Collect each line in the items below that contains the word "Sulut".
• • • • • • •
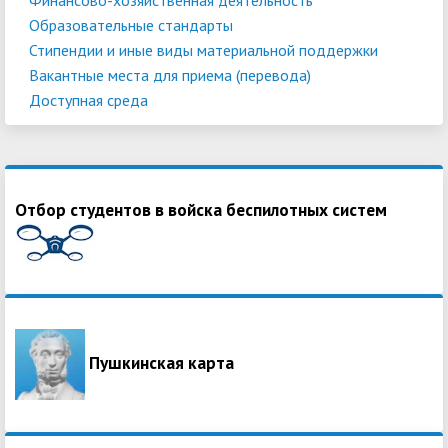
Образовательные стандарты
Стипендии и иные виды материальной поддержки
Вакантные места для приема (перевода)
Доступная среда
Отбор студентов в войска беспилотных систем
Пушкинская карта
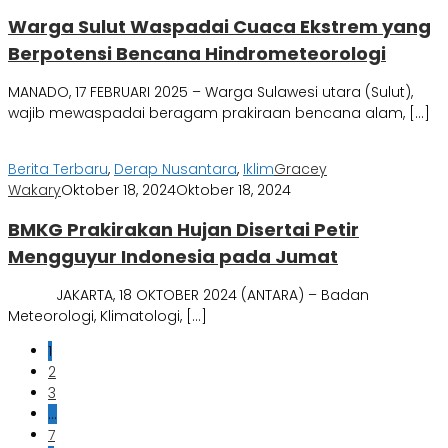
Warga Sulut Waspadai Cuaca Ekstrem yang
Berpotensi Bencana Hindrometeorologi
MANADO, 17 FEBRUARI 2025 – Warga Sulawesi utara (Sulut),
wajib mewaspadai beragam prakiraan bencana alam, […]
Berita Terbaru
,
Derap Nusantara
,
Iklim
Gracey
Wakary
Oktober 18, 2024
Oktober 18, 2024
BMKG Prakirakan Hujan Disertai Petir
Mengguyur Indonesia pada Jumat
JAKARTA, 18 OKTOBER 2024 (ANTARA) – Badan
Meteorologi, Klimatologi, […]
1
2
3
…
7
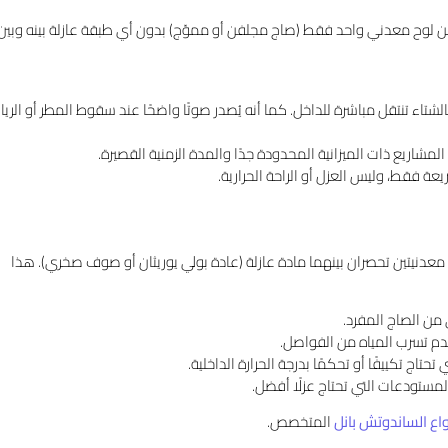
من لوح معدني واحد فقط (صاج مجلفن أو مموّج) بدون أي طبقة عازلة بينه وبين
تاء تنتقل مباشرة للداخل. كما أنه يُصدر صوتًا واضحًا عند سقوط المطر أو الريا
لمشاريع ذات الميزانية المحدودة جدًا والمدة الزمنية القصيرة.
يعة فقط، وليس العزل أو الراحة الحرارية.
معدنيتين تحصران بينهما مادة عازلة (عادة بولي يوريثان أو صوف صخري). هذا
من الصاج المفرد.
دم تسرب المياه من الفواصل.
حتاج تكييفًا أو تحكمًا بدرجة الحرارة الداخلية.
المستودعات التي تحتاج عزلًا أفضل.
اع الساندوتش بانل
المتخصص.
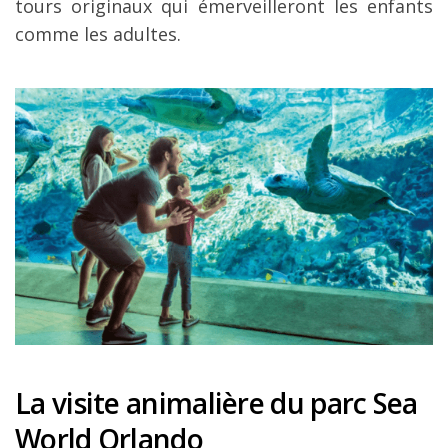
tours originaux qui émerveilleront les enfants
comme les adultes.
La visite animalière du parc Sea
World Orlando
• • • • • • •
## REPLY TO THE EXERCISE
Warga Sulut Waspadai Cuaca Ekstrem yang
MANADO, 17 FEBRUARI 2025 – Warga Sulawesi utara (Sulut),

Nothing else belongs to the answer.